Strategic Internet Investments Incorporated Enters Into Letter of Intent for the Development of the Port Residence Project in An
06 Febbraio 2008 - 2:16AM
Marketwired
VANCOUVER, BRITISH COLUMBIA ("SIII") has entered into a Letter
of Intent with certain property owners ("Landowners"), and Al
Habeeb & Al Mokairesh Commercial Brokers LLC ("Habeeb"), and G7
Entertainment Ltd. ("G7") and Muzaffer Ataman ("Ataman"). SIII has
the potential to acquire by option up to a 100% indirect interest
in the Port Renaissance Project (the "Project") in Calkaya, near
Kundu Antalya, Turkey by purchasing the outstanding shares of a
Turkish company ("TurkCo") that will be incorporated to hold and
own 100% of the Project.
The Port Residence Project is a real estate development project
located on 16.5 acres of land and when completed will consist of
eleven multi-storey buildings with 396 residential units.
Construction of three of the buildings, Phase 1, has commenced and
is expected to be complete in one year's time, subject to securing
funding.

COMPLETE THE FOLLOWING.
[1] In the press release about the Port Residence Project, how many residential units will the finished development contain?
[2] Write the next part of the press release about the Port Residence Project, picking up after its last sentence.
The lines after this press release have no connection to it.

RECORDED INFORMATION.
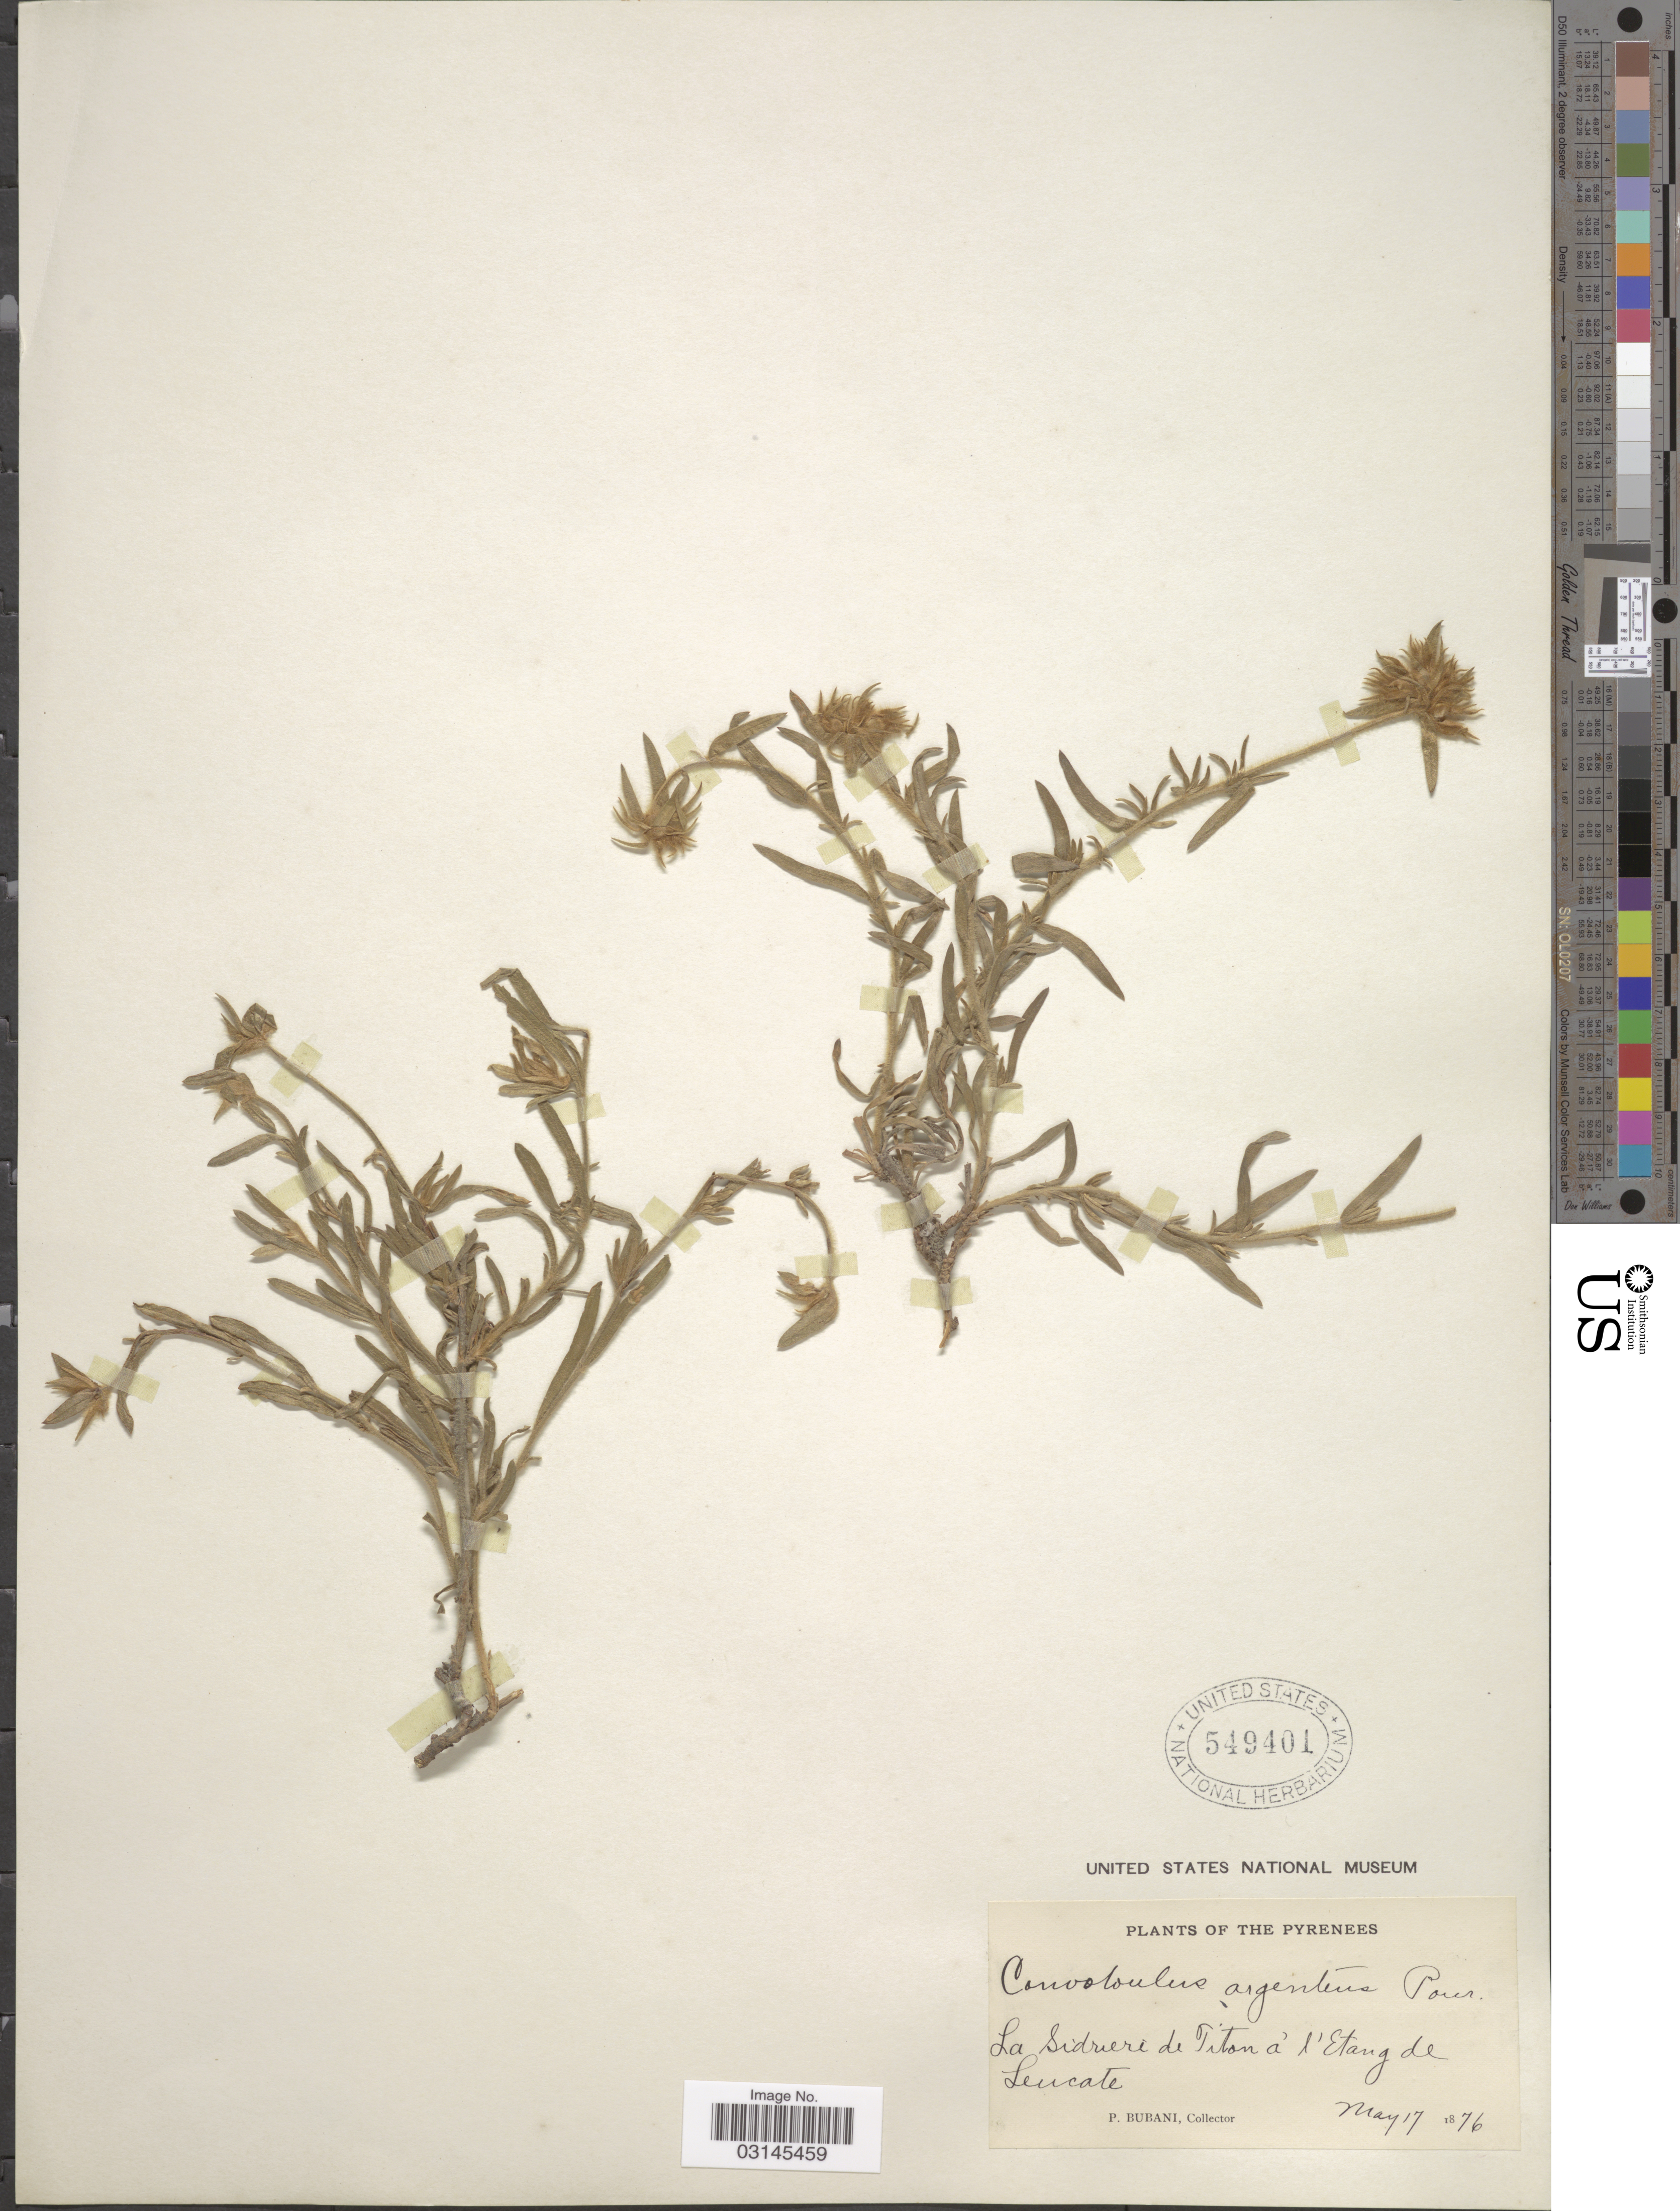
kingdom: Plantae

RESULTS OF THE TASKS.
[1] 396 residential units.

[2]
Under the Letter of Intent SIII will be granted two options to
purchase up to 100% of the outstanding shares of TurkCo. An
"initial option" will allow SIII to purchase up to 30% of the
outstanding shares of TurkCo. Upon full exercise of the initial
option, SIII shall be entitled to exercise a "second option" to
purchase the remaining outstanding shares of TurkCo.
Compensation to be paid to the shareholders of TurkCo shall, at
the choice of SIII, will be paid either in cash or by issuing
common shares of SIII. Any issuance of common shares of SIII would
occur as of the date of the Option Exercise Notice, under a
Restricted Rule 144 Reg. S share issuance. The shares would be
issued at the higher value of either USD $2.00 per share, or the
discounted market price of SIII shares, as quoted on the OTC:BB
whereby the "Discounted Market Price" is defined by calculating the
previous 10 day average closing share price from the exercise date
in question, and reducing that price by a 25% discount.
Initial Option Exercise Schedule
1. 10% of the outstanding shares of TurkCo can be purchased upon
Project construction expenditures equaling or exceeding 33% of the
total budgeted costs.
2. An additional 10% (cumulative 20%) of the outstanding shares
of TurkCo can be purchased upon construction expenditures equaling
or exceeding 66% of total budgeted costs.
3. An additional 10% (cumulative 30%) of the outstanding shares
of TurkCo can be purchased upon construction expenditures equaling
or exceeding 100% of total budgeted costs.
Second Option
The Second Option may only be exercised by SIII upon full
exercise of the Initial Option.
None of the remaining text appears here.